Glencore. Picture: REUTERS
Glencore. Picture: REUTERS

London/Beijing — Glencore is in talks to sell about a quarter of its cobalt output in a one-year deal to Chinese firm GEM, but price is a sticking point as Glencore and other major producers are now able to exert more influence in negotiations, sources said.

Cobalt has increasingly come under the spotlight over the last year as vehicle makers lay out plans for massive investments in electric vehicles (EVs), where demand is accelerating due to governments around the world moving to cut noxious emissions from carbon-based fuels.

A by-product of copper and nickel smelting, cobalt extends the life of rechargeable lithium-ion batteries, which vehicle makers typically guarantee for eight to 10 years.

Expectations of supply shortages have fueled a rally that has taken prices to about $78/kg, from close to $20 in January 2016 and to their highest since July 2008, before the financial crisis started.

One source close to the matter said GEM had not yet signed a contract for this year with Glencore, which was offering a price with a fixed instead of a percentage discount to the monthly average from trade publication Metal Bulletin. "Volume and price are still under discussion," the source said, adding that volumes being discussed for 2018 were "more than 10,000 tonnes", which is bigger than last year’s one-year contract of "less than 10,000 tonnes".

Previously, contracts for cobalt hydroxide, the raw material which is eventually turned into cobalt sulphate used in the rechargeable lithium-ion batteries that power EVs, were typically agreed at the Metal Bulletin price less 10%. No one at GEM was immediately available to comment. Glencore declined to comment.

Clean cobalt

Glencore is the world’s largest producer of cobalt. The Swiss-based miner has said it would produce about 39,000 tonnes this year or about 35% of the global total, estimated at about 110,000 tonnes by analysts.

"GEM will have an option to renew, renegotiate next year," a second source said. "It sees itself as a major player in China, responsible sourcing is important to it and, listed on the Shenzhen exchange, it needs to be squeaky clean." GEM owns KLK or Jiangsu Cobalt Nickel Metal, which produces metal approved by the London Metal Exchange for delivery against its cobalt contract.

Responsible sourcing refers to the focus on acquiring cobalt that is not tainted by child labour, particularly from the Democratic Republic of Congo (DRC), which, this year, is expected to produce more than 60% of world supply. Most of Glencore’s cobalt comes from the DRC.

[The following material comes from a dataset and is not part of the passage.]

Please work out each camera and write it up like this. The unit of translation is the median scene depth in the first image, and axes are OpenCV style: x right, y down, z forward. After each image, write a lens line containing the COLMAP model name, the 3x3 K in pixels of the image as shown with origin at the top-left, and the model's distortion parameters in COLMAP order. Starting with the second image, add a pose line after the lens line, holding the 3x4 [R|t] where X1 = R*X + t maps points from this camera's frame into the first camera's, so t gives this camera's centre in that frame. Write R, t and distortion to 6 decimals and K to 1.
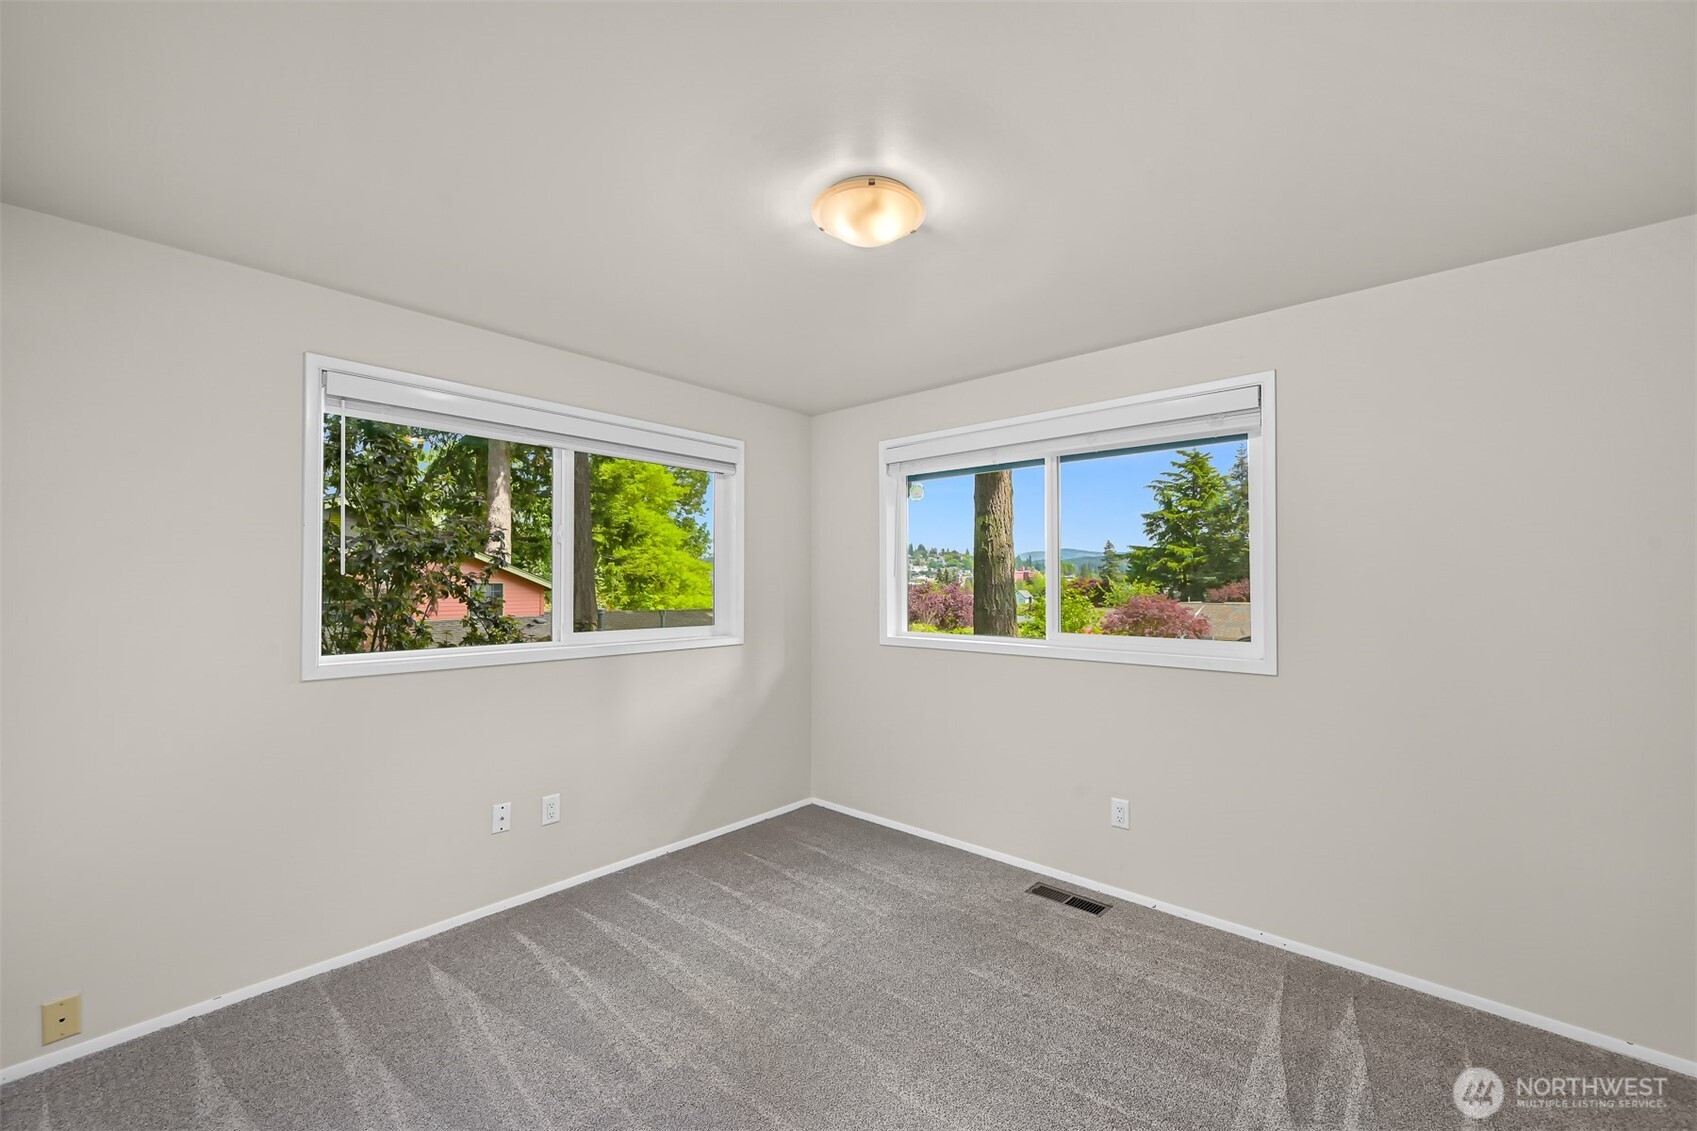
lens RADIAL K [[670.5, 0, 847.4], [0, 670.5, 575.3], [0, 0, 1]] dist [-0.002116, 0.000692]
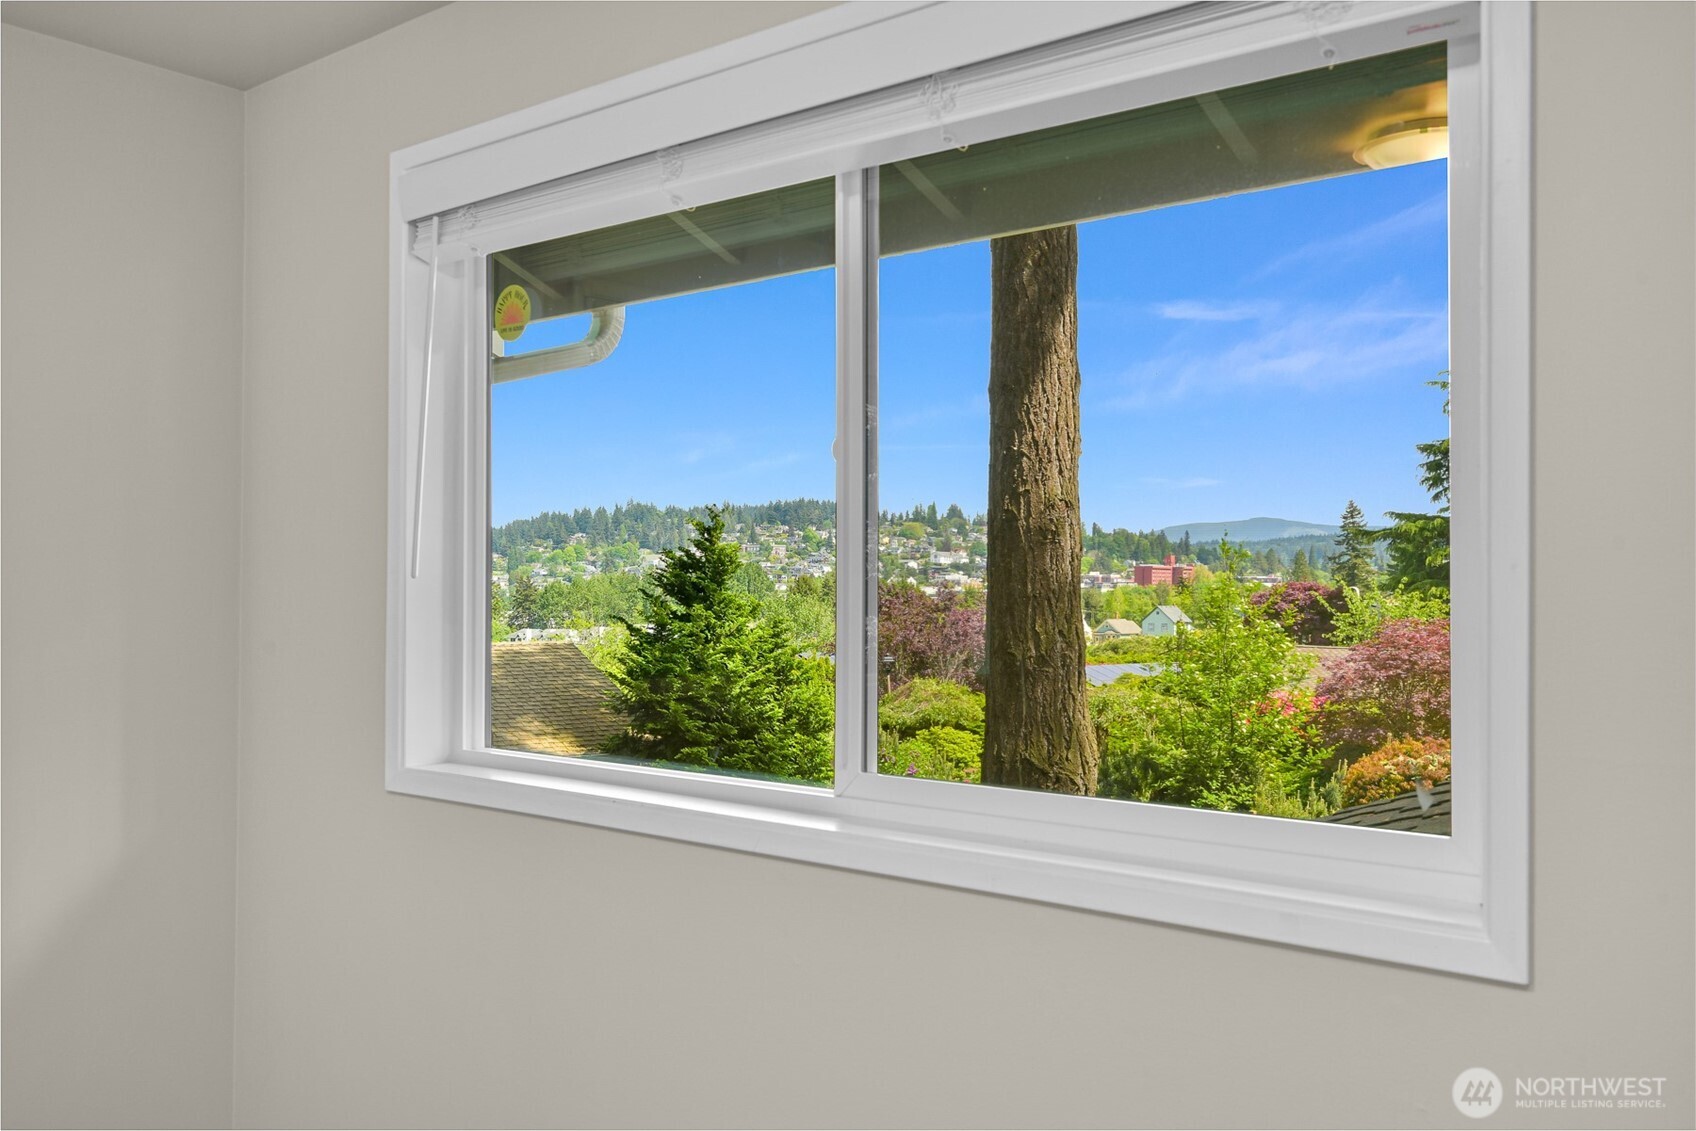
lens RADIAL K [[1446.5, 0, 847.9], [0, 1446.5, 564.4], [0, 0, 1]] dist [-0.002787, 0.036096]
pose [[0.999313, 0.008514, 0.036067, 0.068338], [-0.008348, 0.999954, -0.004749, -0.000640], [-0.036105, 0.004445, 0.999338, 0.088466]]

"Glencore’s cobalt is seen as clean; if you want sustainable it’s top of the list," a cobalt consumer said. "Contracts for more than a year or two are unlikely ... The Contemporary Amperex Technology (CATL) deal was probably a one-off." Reuters reported last year that Chinese battery maker CATL agreed a four-deal late in 2016 to buy large amounts of cobalt from Glencore. CATL’s listing prospectus, published last year, names Glencore as a top five supplier.

Vehicle makers such as Volkswagen looking to accelerate their production of EVs would prefer to lock up cobalt supplies for long periods, in line with their business models. But producers are traditionally reluctant to commit as much can change with respect to costs in a short period of time.

A proposed new mining code in the DRC, which its parliament recently approved, could see royalties on cobalt increase five-fold to 10%. The code also removes a stability clause in the current law protecting miners from changes to the fiscal and customs regime for 10 years.

"Then there are the power problems," a cobalt trader said. The DRC is plagued by massive energy shortfalls that, for years, hit its mining output.